Callable discoverability in skills follows the same rules as regular Natural functions. See Tutorial Section 3.

Integration tests¶

tests/integration/test_claude_code_sdk_integration.py::test_claude_skill_calc
tests/integration/test_claude_code_cli_integration.py::test_claude_code_cli_skill_calc
tests/integration/test_codex_integration.py::test_codex_skill_calc

Troubleshooting¶

FileNotFoundError: claude or codex not found

The backend CLI must be installed separately. Claude Code CLI is a system tool (not a Python package); install it following the Claude Code documentation. Codex CLI is also a system tool; install following the Codex documentation.

ANTHROPIC_API_KEY not set (Claude Code backends)
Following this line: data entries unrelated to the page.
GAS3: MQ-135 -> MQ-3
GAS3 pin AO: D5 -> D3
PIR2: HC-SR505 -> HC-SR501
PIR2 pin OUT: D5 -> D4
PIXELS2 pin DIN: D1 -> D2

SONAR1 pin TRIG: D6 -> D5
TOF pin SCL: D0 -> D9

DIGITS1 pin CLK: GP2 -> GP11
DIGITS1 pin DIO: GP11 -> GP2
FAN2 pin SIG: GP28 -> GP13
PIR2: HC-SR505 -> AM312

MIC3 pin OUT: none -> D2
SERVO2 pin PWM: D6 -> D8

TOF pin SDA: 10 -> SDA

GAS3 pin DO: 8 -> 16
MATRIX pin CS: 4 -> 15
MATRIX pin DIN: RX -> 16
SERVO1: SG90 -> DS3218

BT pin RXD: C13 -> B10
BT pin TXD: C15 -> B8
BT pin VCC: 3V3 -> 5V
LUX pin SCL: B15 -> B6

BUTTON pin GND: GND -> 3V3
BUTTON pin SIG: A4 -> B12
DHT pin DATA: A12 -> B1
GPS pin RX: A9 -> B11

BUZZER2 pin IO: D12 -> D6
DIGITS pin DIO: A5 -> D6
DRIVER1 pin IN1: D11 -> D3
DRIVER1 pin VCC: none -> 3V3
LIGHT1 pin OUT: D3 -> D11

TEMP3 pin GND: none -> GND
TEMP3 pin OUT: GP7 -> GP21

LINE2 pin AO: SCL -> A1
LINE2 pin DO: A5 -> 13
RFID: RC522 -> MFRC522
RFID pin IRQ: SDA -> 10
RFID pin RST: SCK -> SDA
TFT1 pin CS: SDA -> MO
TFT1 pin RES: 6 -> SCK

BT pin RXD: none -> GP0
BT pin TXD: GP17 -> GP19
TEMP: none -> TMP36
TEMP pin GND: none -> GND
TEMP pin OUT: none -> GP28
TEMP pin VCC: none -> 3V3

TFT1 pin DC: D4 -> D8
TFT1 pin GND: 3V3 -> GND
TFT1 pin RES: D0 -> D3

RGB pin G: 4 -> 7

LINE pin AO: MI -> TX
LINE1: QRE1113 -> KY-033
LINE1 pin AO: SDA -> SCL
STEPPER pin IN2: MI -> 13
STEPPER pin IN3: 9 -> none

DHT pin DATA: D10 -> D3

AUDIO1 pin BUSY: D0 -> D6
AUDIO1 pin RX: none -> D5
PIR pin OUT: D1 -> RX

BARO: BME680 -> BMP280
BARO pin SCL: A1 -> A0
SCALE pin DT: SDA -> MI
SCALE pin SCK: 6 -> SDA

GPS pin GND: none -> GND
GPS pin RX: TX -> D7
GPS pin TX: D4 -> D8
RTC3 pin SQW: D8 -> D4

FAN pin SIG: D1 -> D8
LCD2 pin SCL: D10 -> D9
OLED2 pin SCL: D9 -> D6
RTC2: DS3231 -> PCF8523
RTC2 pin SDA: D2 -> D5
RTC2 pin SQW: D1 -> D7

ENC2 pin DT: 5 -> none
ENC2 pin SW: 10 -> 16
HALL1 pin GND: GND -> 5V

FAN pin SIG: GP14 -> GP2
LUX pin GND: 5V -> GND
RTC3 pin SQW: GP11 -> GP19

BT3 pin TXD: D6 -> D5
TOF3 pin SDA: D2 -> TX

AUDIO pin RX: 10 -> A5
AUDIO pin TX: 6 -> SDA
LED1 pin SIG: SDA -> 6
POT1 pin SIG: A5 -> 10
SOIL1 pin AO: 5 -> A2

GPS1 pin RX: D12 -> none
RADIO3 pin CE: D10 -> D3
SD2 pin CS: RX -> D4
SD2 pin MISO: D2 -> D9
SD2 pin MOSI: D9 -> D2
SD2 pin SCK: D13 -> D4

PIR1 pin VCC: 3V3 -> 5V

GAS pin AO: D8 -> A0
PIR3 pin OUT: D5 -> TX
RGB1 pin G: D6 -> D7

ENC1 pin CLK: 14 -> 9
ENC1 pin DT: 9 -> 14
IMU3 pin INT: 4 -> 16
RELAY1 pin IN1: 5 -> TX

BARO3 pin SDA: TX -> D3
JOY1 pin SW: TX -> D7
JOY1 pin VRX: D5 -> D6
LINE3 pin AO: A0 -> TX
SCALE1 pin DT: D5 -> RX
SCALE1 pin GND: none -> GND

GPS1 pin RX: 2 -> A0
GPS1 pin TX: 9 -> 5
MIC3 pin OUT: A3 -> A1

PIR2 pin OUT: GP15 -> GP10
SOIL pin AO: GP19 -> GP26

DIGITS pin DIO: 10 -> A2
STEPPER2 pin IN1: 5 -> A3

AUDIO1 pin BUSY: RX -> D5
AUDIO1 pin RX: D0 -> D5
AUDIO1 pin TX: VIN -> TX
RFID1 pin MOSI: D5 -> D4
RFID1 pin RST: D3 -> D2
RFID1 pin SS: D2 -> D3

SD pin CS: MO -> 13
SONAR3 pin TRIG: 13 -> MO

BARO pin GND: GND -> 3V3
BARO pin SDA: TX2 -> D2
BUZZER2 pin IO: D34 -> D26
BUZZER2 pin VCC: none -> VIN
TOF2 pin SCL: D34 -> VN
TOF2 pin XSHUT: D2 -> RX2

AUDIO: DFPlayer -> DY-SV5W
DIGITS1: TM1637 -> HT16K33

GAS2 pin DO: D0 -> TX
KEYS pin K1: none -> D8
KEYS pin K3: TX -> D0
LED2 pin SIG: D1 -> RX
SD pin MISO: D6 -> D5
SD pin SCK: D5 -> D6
Set the environment variable before running: export ANTHROPIC_API_KEY=sk-ant-xxxxxxxxx. Alternatively, authenticate via an active Claude Code session.

CODEX_API_KEY not set or Codex login required

Authenticate with codex login, or set CODEX_API_KEY for non-interactive use.

MCP server connection failure

Nighthawk starts an embedded MCP server on a random local port. Ensure no firewall rules block localhost connections. For claude-code-cli and codex backends, check that the CLI version supports MCP configuration.

Codex structured output errors ("stream disconnected")

The OpenAI Responses API intermittently fails when a request contains both MCP-sourced function tools and structured output (--output-schema). This affects Codex CLI versions 0.110.0 through 0.116.0. No workaround is available; awaiting an upstream fix. See Known issue above.